“I demand to know the truth. Poor Edna was engaged to marry that boy whom you, with that accursed woman, fleeced with such audacity. And you had the further audacity to ask me to assist you in your vile plans.”

“Why not? You live askew, just as we do—only you are slick enough to put on a clerical collar, as to six-tenths of the world the ‘cloth’ can do no evil,” he laughed.

“Edna Manners knew too much for you. I recognised her from Roddy’s description. And then Roddy himself was drugged—or something.”

“It is a matter which neither of us need discuss, Homfray,” said the other. “There is six of me and half a dozen of you. Your son is all right again, deep in his wireless experiments and, I hear, in love with a very charming girl. What more do you want?”
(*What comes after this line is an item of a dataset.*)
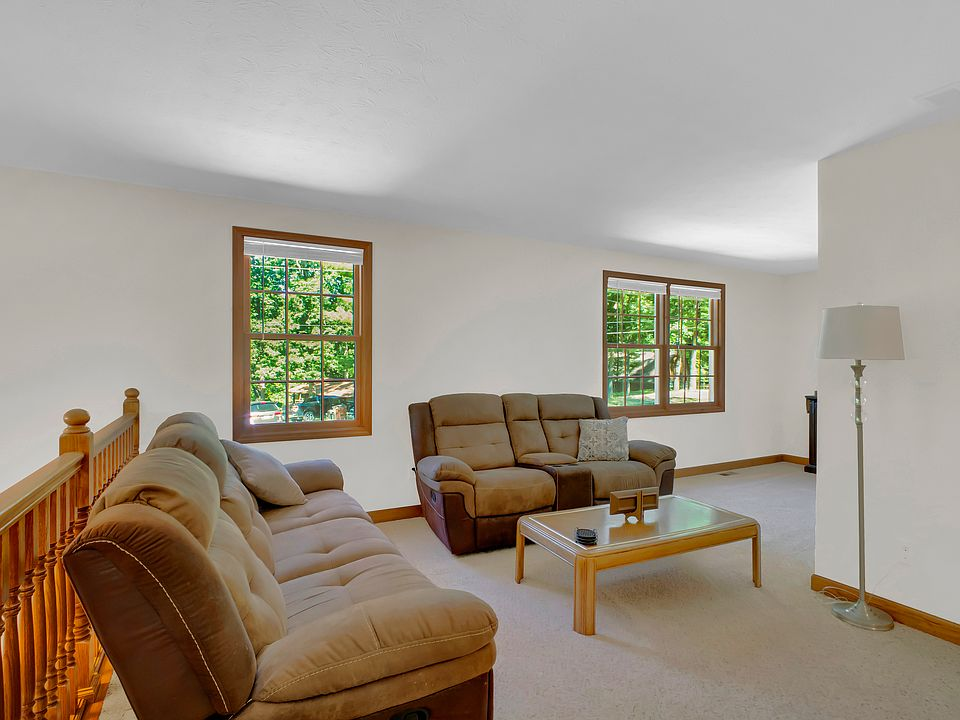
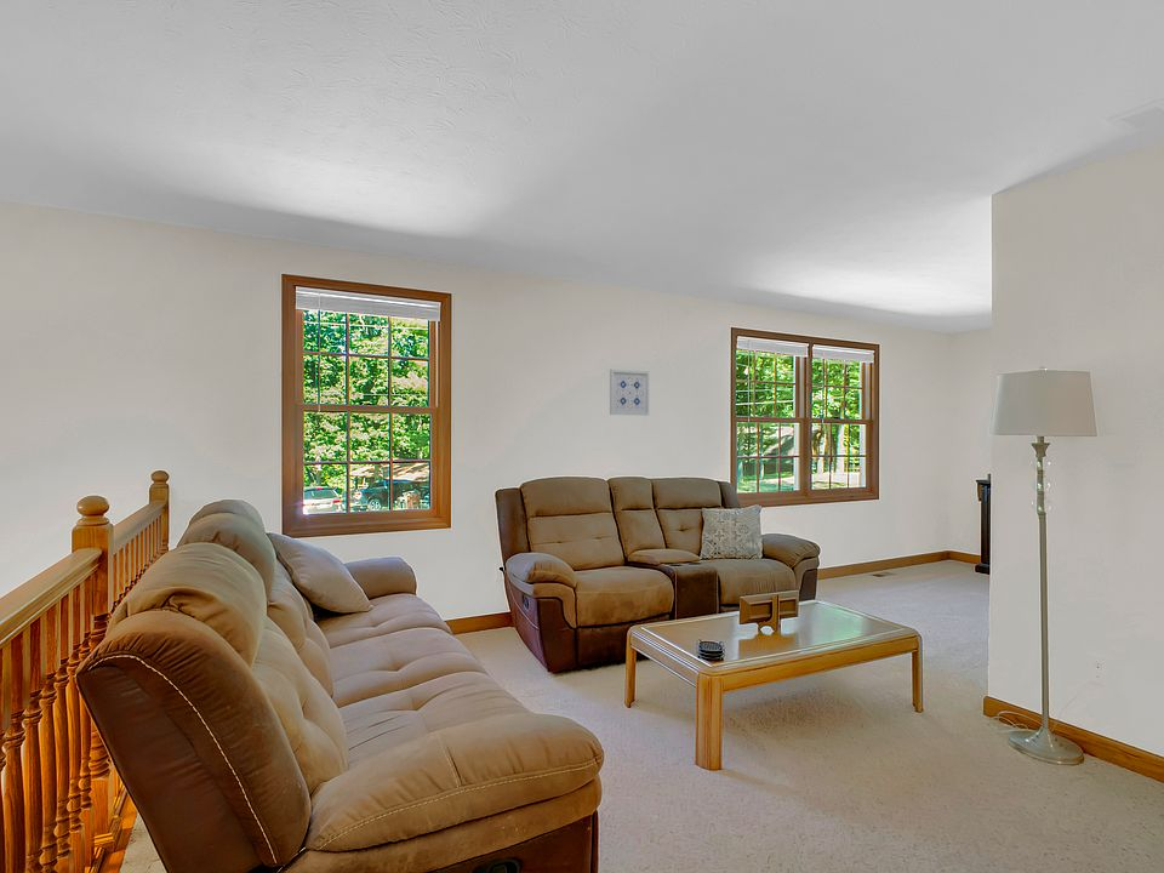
+ wall art [609,369,650,417]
“I want justice and fair play!” said the old rector in desperation. “You, whom I believed to be my real friend, have played a deep and crooked game. Place your cards on the table for once, Gray, and tell me why. I have never been your enemy—only your friend!”

The stocky, beady-eyed adventurer paused for a few seconds. The question nonplussed him. Suddenly he blurted forth:

“You didn’t play a straight game over young Willard. We might have shared equally thirty thousand pounds, but you wouldn’t. I confess, Homfray, your refusal annoyed me.”

“Oh! Then that is the secret!” he said. “I recollect it all. I told you that if you attempted to make that coup and divest the poor boy of everything so that he could not marry Edna, I would go to the police. You pretended to withhold your hand in fear of my threat. But Freda and your unscrupulous friend ‘Guinness’ managed to get the money from him and afterwards close his mouth so that the poor lad could tell no tales.”

“It’s a lie! A damnable lie!” cried Gray, fiercely indignant.

“I have only spoken the truth, and you know it,” declared the old rector calmly. “As a minister of the Gospel, I am not in the habit of lying or being, uncharitable towards my fellow-men.”